● Records for this exercise
-=-=-

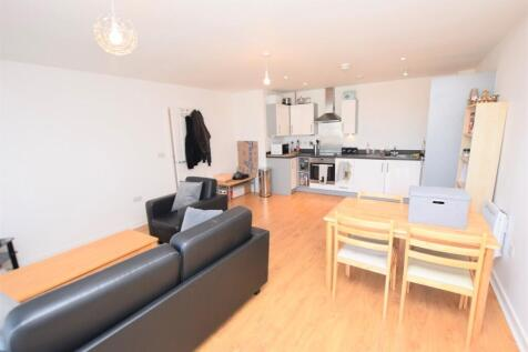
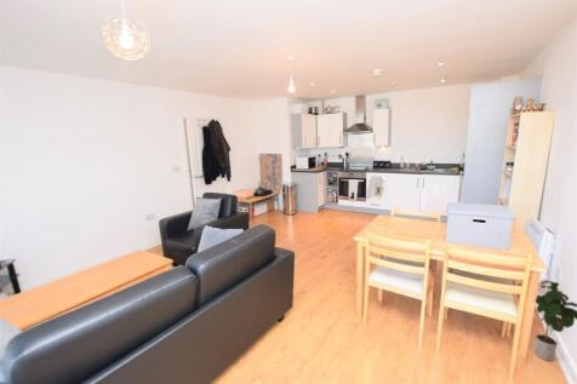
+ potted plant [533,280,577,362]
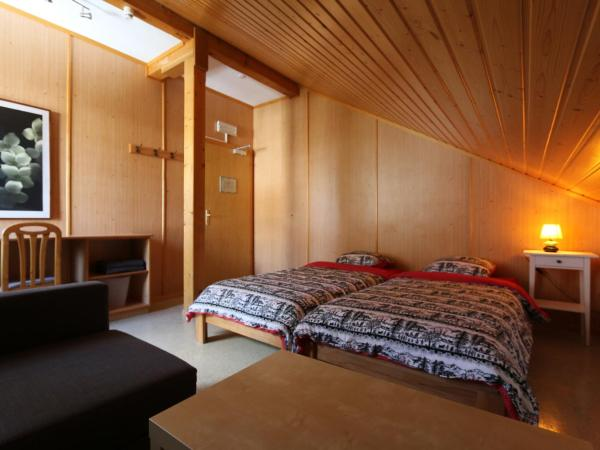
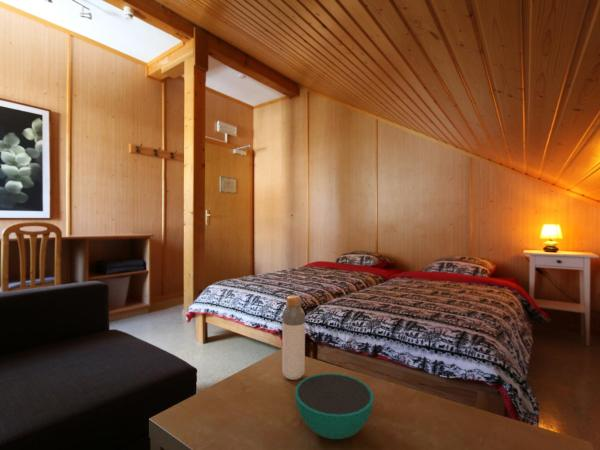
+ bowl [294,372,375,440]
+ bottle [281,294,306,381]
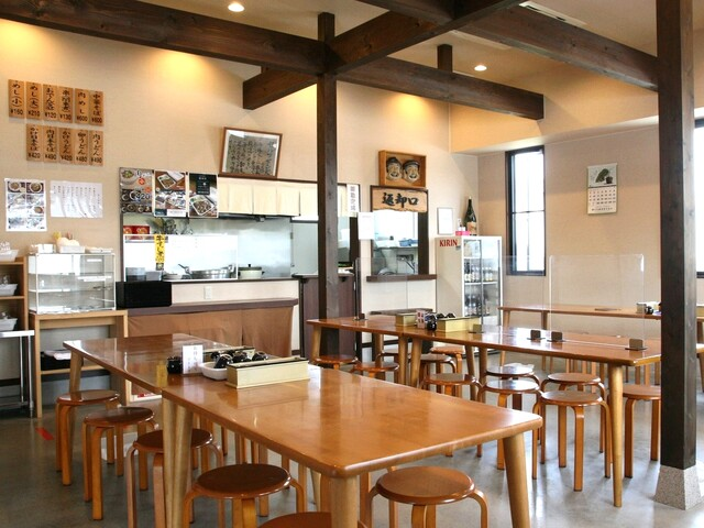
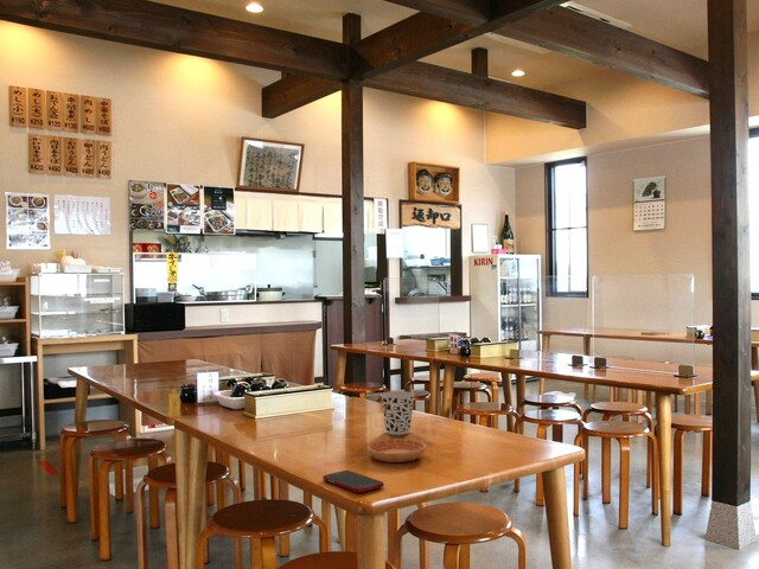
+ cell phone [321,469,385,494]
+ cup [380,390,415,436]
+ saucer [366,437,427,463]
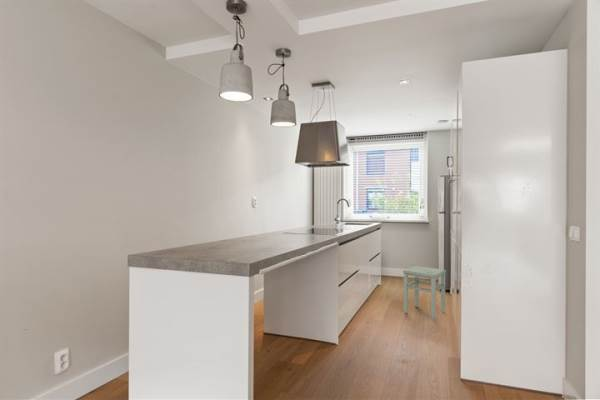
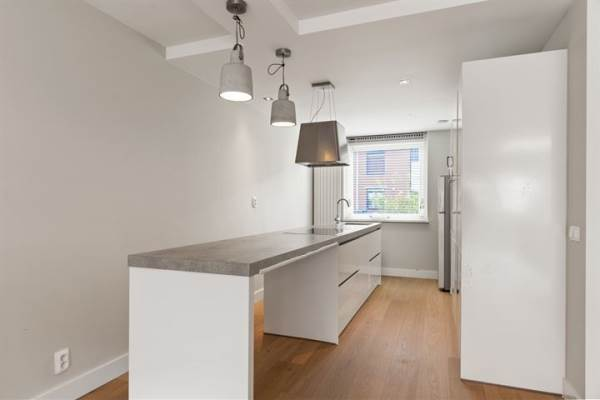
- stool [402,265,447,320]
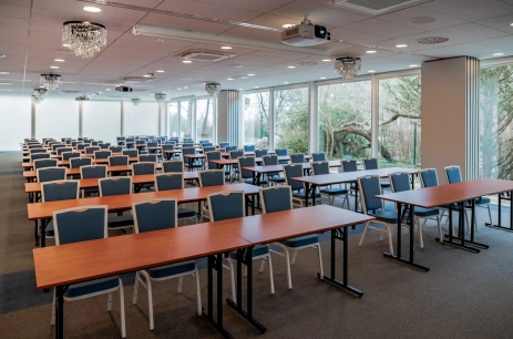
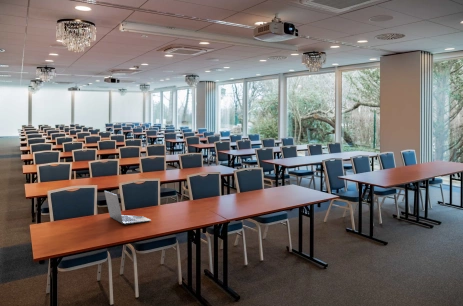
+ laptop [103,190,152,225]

-=-=-

● Exercise brief
Give the records again exactly, pictures left out.

● Exercise answer
+ potted plant [533,280,577,362]
+ bowl [294,372,375,440]
+ bottle [281,294,306,381]
+ cell phone [321,469,385,494]
+ cup [380,390,415,436]
+ saucer [366,437,427,463]
- stool [402,265,447,320]
+ laptop [103,190,152,225]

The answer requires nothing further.